Outre le présent, les auteurs se penchent également sur l'avenir et sur les conséquences potentielles de la hausse des températures pour les algues. La tolérance au gel pourrait devenir moins cruciale pour leur survie, ce qui, selon les auteurs : « …entraînerait très probablement la prolifération des algues libres au détriment des lichens, avec pour conséquence des altérations aux conséquences inconnues dans les écosystèmes antarctiques. » Fernández-Marín a indiqué qu'il est difficile de prédire l'évolution de cet écosystème. « La principale difficulté réside dans le manque de connaissances suffisantes pour prédire ce qui pourrait se produire si, par exemple… » mastodies lichen disparaît des écosystèmes maritimes de l'Antarctique. Ce manque de connaissances souligne la nécessité de poursuivre les recherches et les efforts à faire dans les années à venir. Ce que nous pouvons déjà dire comme une simple observation, c'est que nous avons observé des tonnes d'acariens dans nos échantillons de lichens et aucun ou très peu dans nos échantillons vivant en liberté. Prasiola Des échantillons montrent que certaines espèces animales (et très probablement des micro-organismes également) sont associées de préférence soit au lichen, soit à l'algue libre. Il ne s'agit pas seulement d'une source de nourriture pour les algues. Ces espèces peuvent aussi rechercher des avantages, comme un abri par exemple.

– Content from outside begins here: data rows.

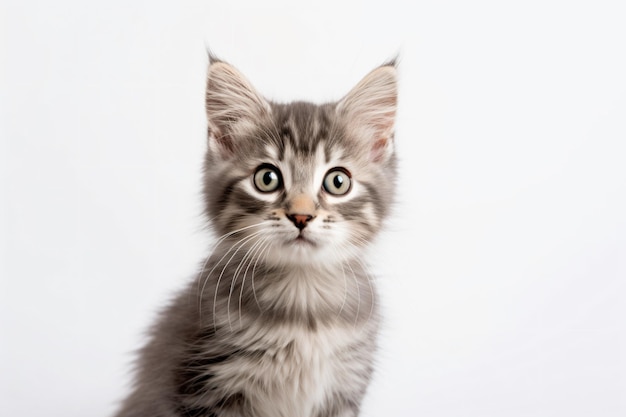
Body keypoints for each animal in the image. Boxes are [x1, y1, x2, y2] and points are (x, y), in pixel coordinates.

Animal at [114, 56, 398, 416]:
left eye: (337, 181)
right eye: (267, 178)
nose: (301, 216)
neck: (302, 306)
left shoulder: (344, 388)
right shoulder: (208, 383)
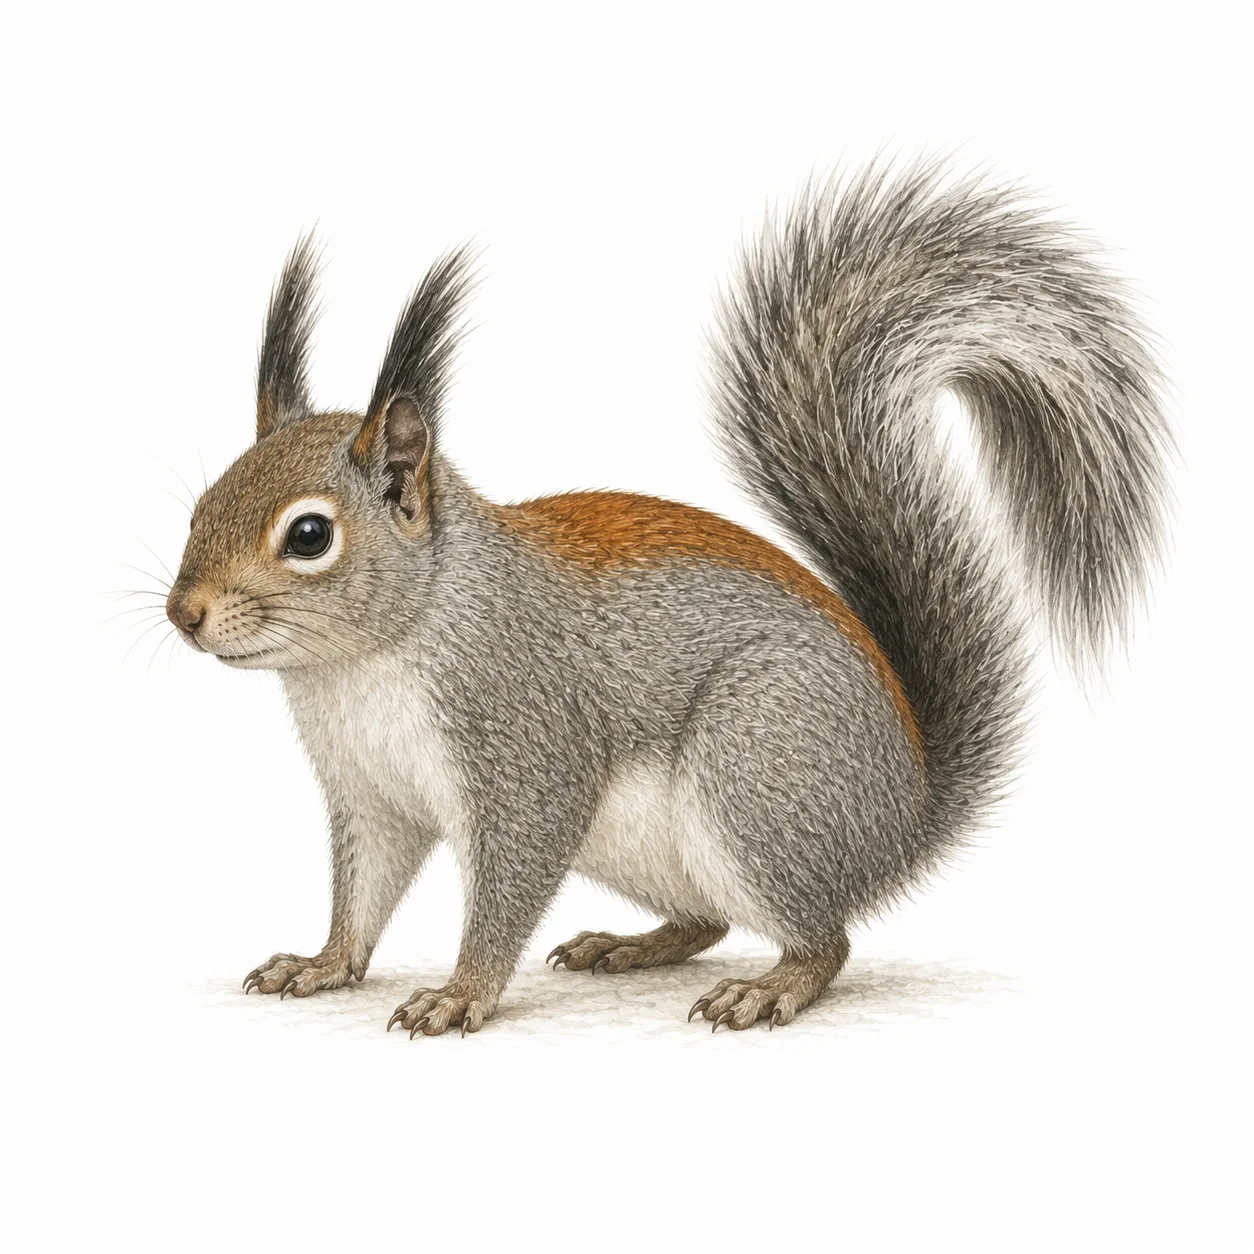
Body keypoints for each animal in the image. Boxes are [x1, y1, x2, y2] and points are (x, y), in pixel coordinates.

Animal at [167, 159, 1171, 1036]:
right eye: (202, 503)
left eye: (309, 536)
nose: (183, 614)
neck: (364, 662)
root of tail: (904, 817)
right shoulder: (371, 795)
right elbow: (362, 891)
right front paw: (323, 963)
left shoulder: (527, 751)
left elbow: (506, 888)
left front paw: (460, 994)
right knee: (711, 919)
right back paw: (629, 945)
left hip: (757, 771)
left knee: (825, 939)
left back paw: (768, 988)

« Il faut également prendre en compte le fait que nous évaluions les facteurs abiotiques et leurs effets directs sur la physiologie (par exemple, le fonctionnement) des organismes libres par rapport aux organismes lichénisés. » Prasiola. Cependant, les deux espèces ont besoin de fortes concentrations d'azote dans le sol. L'azote accessible n'est pas facile à trouver en Antarctique. De ce fait, ils sont fortement associés à la présence de faune, ou plus précisément de leurs déchets, principalement de manchots et autres oiseaux. Ainsi, tout autre facteur modifiant les habitudes, la densité et la répartition des oiseaux pourrait modifier radicalement les populations des deux Prasiola et mastodies."

« Enfin, et surtout, dans le contexte du changement climatique global, il existe des preuves non seulement d'une hausse générale des températures, mais aussi d'une baisse des températures dans certaines régions spécifiques du monde, notamment la péninsule antarctique. » Cela s'est vu récemment dans la région, et les conséquences pour certaines autres espèces de lichens ont été préjudiciables, comme l'ont montré récemment certains de nos co-auteursEn conclusion, je dois réitérer mon propos initial : le réchauffement climatique aurait des conséquences inconnues dans cet habitat particulier de l’Antarctique… et des recherches supplémentaires sont donc indispensables.